The French painter Jean Auguste Dominique Ingres once said, “As long as you do not
hold a balance between seeing things and your execution, you will do nothing that is really
good.” He was born in the late 18th century in France where he attended a christian school
growing up. Until there was an abolition of religious orders in 1792 during the French
revolution. Ingres then began studying at a fine arts academy and then studied under Jacque
Louis David. Later on he developed his own personal style by combining elements of mannerism and medieval art to provide illusionistic proportions of human figures. In the paintings Le Petite Baigneuse (Interior of Harem)(1828) and Le Bain Turc (The Turkish Bath)(1852-1867) located in the Louvre we can see an example of these women being depicted with abnormal proportions. Their backs appear to be elongated and their necks are more prominently plump.

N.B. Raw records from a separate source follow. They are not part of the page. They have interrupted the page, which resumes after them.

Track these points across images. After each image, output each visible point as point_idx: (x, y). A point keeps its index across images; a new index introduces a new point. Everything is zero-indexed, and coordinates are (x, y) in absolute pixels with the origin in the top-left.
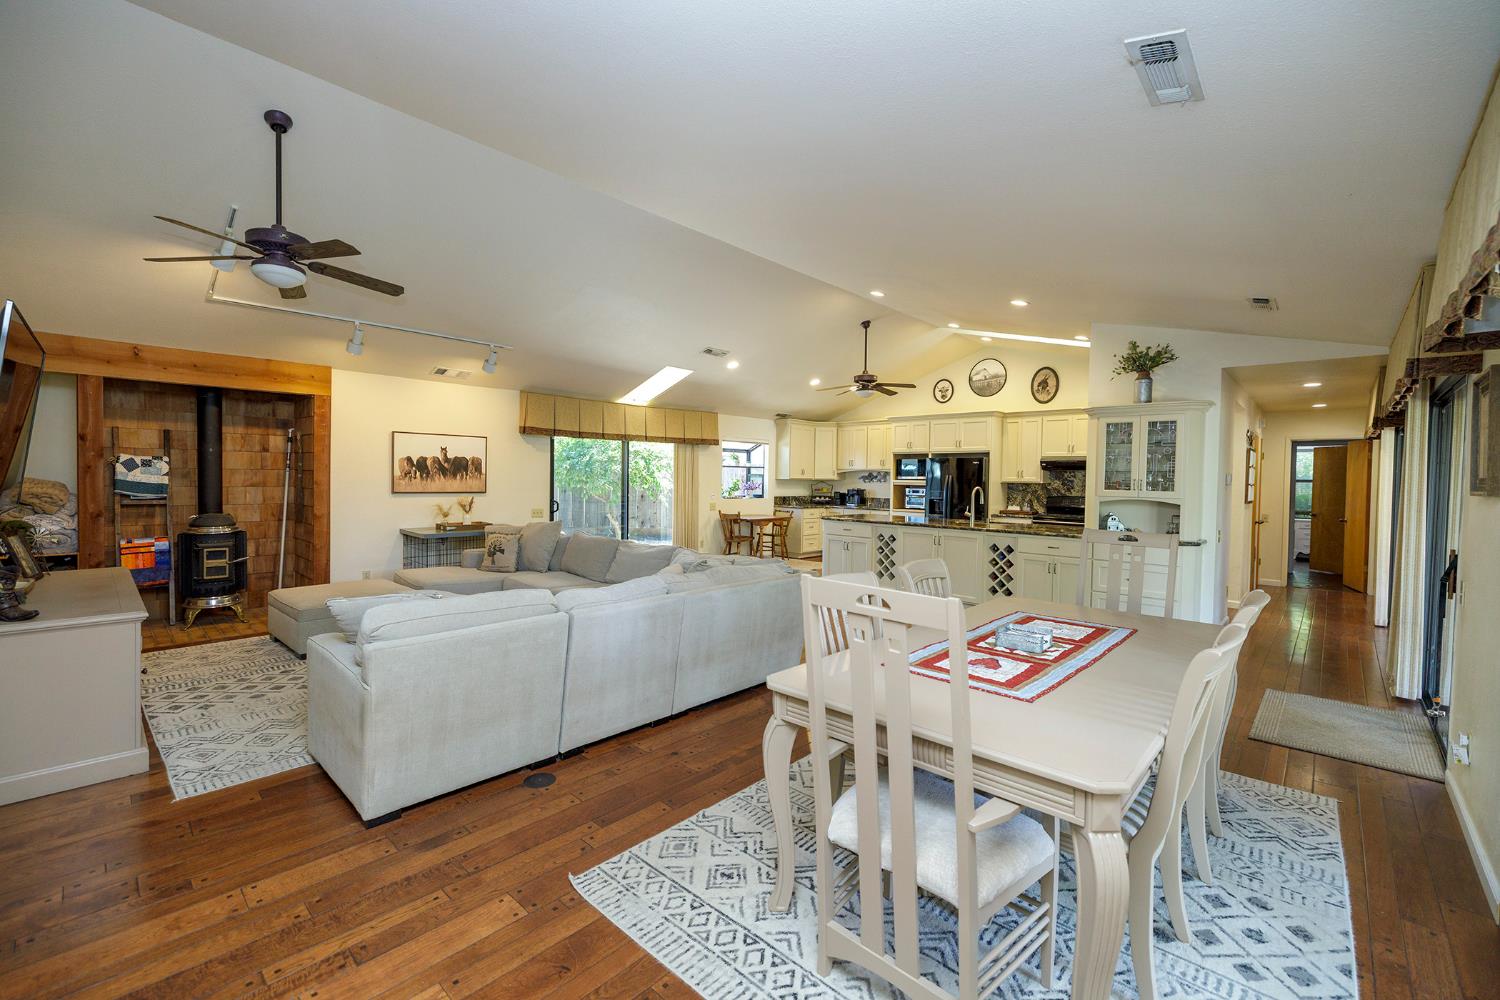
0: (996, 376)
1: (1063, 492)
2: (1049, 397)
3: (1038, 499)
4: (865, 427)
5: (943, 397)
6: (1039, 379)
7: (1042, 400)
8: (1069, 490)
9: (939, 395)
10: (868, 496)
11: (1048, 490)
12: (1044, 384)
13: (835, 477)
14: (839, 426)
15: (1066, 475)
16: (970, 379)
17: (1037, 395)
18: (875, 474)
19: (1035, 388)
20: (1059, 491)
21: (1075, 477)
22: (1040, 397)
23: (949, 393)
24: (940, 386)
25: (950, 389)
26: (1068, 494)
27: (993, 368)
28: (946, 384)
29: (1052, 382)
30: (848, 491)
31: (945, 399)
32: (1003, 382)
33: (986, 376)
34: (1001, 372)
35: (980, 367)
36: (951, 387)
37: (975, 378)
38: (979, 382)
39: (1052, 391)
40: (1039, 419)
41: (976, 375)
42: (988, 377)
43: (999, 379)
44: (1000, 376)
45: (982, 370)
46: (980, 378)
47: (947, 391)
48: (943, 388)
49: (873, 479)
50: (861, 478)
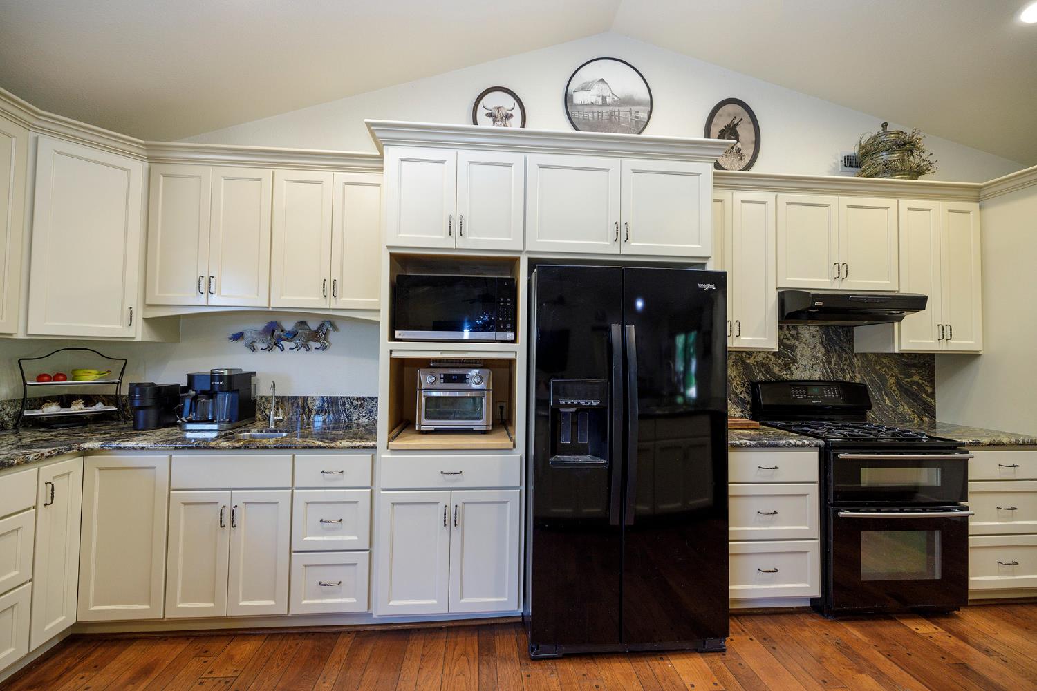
0: (628, 101)
1: (776, 370)
2: (744, 164)
4: (265, 174)
6: (720, 123)
8: (787, 366)
10: (263, 390)
12: (730, 131)
13: (138, 333)
14: (155, 156)
16: (567, 98)
18: (289, 326)
20: (769, 370)
21: (797, 338)
24: (492, 101)
25: (517, 112)
26: (786, 375)
27: (623, 83)
28: (506, 102)
29: (745, 131)
30: (191, 378)
32: (646, 116)
33: (604, 98)
34: (641, 93)
35: (587, 74)
36: (517, 106)
37: (579, 98)
38: (586, 109)
39: (748, 152)
40: (769, 197)
41: (583, 89)
42: (609, 100)
43: (635, 108)
44: (639, 103)
45: (593, 82)
46: (594, 99)
47: (508, 117)
48: (498, 108)
49: (282, 342)
50: (238, 337)
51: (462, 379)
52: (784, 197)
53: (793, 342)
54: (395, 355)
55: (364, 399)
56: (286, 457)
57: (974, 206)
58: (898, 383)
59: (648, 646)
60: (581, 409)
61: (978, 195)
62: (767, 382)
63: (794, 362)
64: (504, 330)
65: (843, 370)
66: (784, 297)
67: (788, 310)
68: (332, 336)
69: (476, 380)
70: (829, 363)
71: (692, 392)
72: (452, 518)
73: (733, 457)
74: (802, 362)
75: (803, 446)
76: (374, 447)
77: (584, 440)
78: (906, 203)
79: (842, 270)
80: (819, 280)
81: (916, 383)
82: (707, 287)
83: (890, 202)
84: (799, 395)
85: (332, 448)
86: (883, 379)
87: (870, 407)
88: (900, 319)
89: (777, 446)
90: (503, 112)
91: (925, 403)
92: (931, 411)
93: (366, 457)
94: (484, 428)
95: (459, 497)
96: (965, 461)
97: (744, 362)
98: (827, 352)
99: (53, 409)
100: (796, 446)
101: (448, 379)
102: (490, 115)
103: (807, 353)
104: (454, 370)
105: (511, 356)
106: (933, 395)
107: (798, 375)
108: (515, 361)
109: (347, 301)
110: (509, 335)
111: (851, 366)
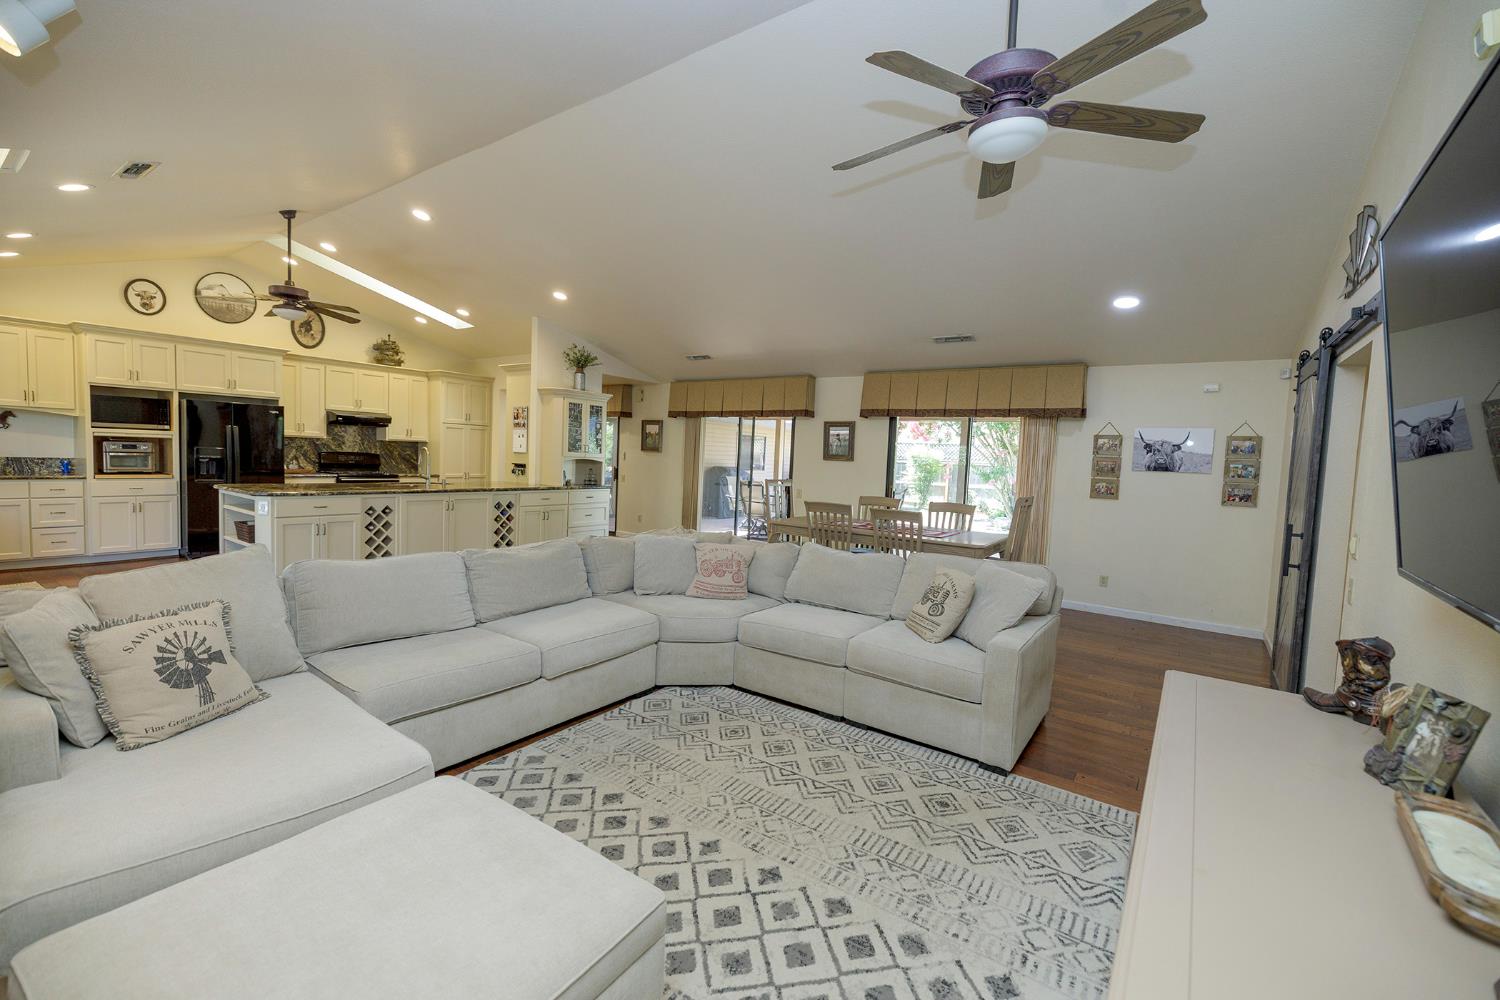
0: (239, 300)
1: (333, 447)
2: (315, 342)
3: (305, 455)
5: (144, 305)
7: (304, 342)
8: (339, 445)
9: (136, 302)
11: (316, 445)
12: (306, 325)
15: (336, 430)
16: (197, 292)
17: (299, 336)
19: (297, 329)
20: (329, 447)
21: (345, 432)
22: (304, 340)
23: (157, 303)
24: (139, 287)
25: (159, 296)
26: (338, 450)
27: (236, 288)
28: (152, 290)
29: (317, 326)
31: (147, 308)
32: (252, 310)
33: (223, 296)
35: (212, 280)
36: (159, 293)
37: (205, 293)
38: (211, 300)
39: (319, 337)
40: (320, 367)
41: (208, 288)
42: (226, 297)
43: (245, 304)
44: (247, 302)
45: (215, 285)
46: (216, 295)
47: (152, 298)
48: (144, 292)
51: (135, 447)
52: (329, 367)
53: (343, 433)
54: (96, 434)
56: (26, 482)
57: (425, 379)
58: (399, 454)
60: (211, 459)
61: (428, 375)
62: (328, 453)
63: (343, 443)
64: (162, 424)
65: (371, 448)
66: (329, 414)
67: (331, 421)
68: (10, 420)
69: (145, 448)
70: (363, 444)
72: (138, 509)
74: (348, 444)
76: (85, 478)
78: (392, 375)
79: (358, 403)
80: (346, 407)
81: (407, 454)
82: (274, 412)
83: (385, 374)
84: (345, 459)
85: (59, 479)
86: (391, 452)
87: (379, 464)
88: (385, 427)
90: (148, 295)
91: (412, 463)
93: (80, 482)
94: (151, 471)
95: (140, 500)
98: (362, 440)
101: (124, 447)
102: (138, 295)
103: (351, 439)
104: (130, 443)
105: (169, 437)
106: (417, 460)
107: (346, 449)
108: (171, 439)
109: (43, 402)
110: (167, 427)
111: (375, 446)
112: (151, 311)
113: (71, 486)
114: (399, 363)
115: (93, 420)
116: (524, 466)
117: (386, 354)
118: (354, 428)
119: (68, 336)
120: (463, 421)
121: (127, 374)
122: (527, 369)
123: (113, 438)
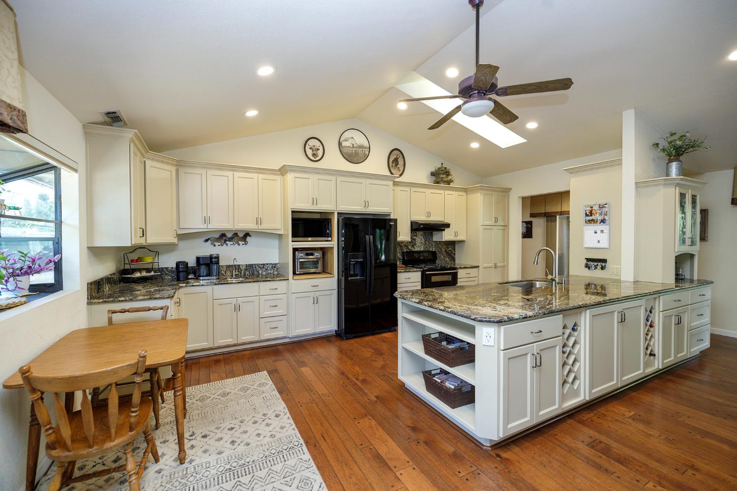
0: (361, 147)
1: (410, 247)
4: (230, 174)
5: (314, 155)
8: (413, 246)
9: (310, 153)
12: (396, 161)
14: (180, 165)
15: (414, 234)
16: (340, 144)
17: (392, 170)
18: (229, 235)
20: (408, 248)
23: (320, 153)
24: (312, 143)
25: (321, 148)
26: (413, 250)
27: (360, 140)
28: (318, 144)
30: (198, 259)
31: (315, 157)
32: (368, 153)
33: (353, 145)
34: (366, 144)
35: (347, 135)
36: (321, 146)
37: (344, 144)
38: (347, 149)
39: (402, 169)
40: (408, 189)
41: (345, 140)
42: (355, 146)
43: (364, 150)
44: (365, 148)
45: (349, 138)
46: (349, 145)
47: (318, 150)
48: (314, 146)
49: (227, 242)
50: (207, 241)
51: (312, 254)
52: (413, 189)
53: (415, 237)
54: (294, 247)
55: (264, 264)
56: (258, 284)
57: (465, 193)
58: (445, 250)
59: (376, 332)
60: (357, 262)
61: (466, 190)
62: (407, 252)
63: (415, 244)
64: (328, 237)
65: (430, 247)
66: (412, 223)
67: (413, 228)
69: (318, 255)
70: (426, 244)
71: (383, 258)
72: (316, 301)
73: (399, 275)
74: (418, 244)
75: (417, 271)
76: (288, 279)
77: (357, 272)
78: (447, 192)
79: (429, 214)
80: (421, 218)
81: (450, 250)
82: (392, 223)
83: (442, 192)
84: (416, 256)
85: (274, 280)
86: (441, 249)
87: (437, 259)
88: (444, 230)
89: (410, 271)
90: (316, 147)
91: (453, 257)
92: (453, 259)
93: (286, 283)
94: (320, 272)
95: (317, 294)
96: (457, 272)
97: (400, 245)
98: (425, 241)
99: (138, 275)
100: (415, 271)
101: (306, 255)
102: (311, 148)
103: (419, 241)
104: (309, 251)
105: (332, 246)
106: (454, 254)
107: (417, 249)
108: (333, 247)
109: (265, 226)
110: (330, 239)
111: (432, 245)
112: (317, 159)
113: (280, 285)
114: (449, 182)
115: (293, 236)
116: (605, 261)
117: (441, 177)
118: (421, 233)
119: (278, 178)
120: (493, 223)
121: (311, 201)
122: (618, 163)
123: (300, 248)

Ingres was criticized at first with one stating that his paintings were “gothic”. However, he kept painting in his style and is now associated with the Troubadour style art movement as well as the Orientalist art movement. His paintings often depict scenes from history and literature or the ideal fantasized woman nude. He has been criticized along with artists for his depiction of women serving as objects representing lust and eroticism. His ideals matched that of the time period and it is imperative that we recognize this quality yet, there is no doubt that he was an influential painter despite his controversial subject matters.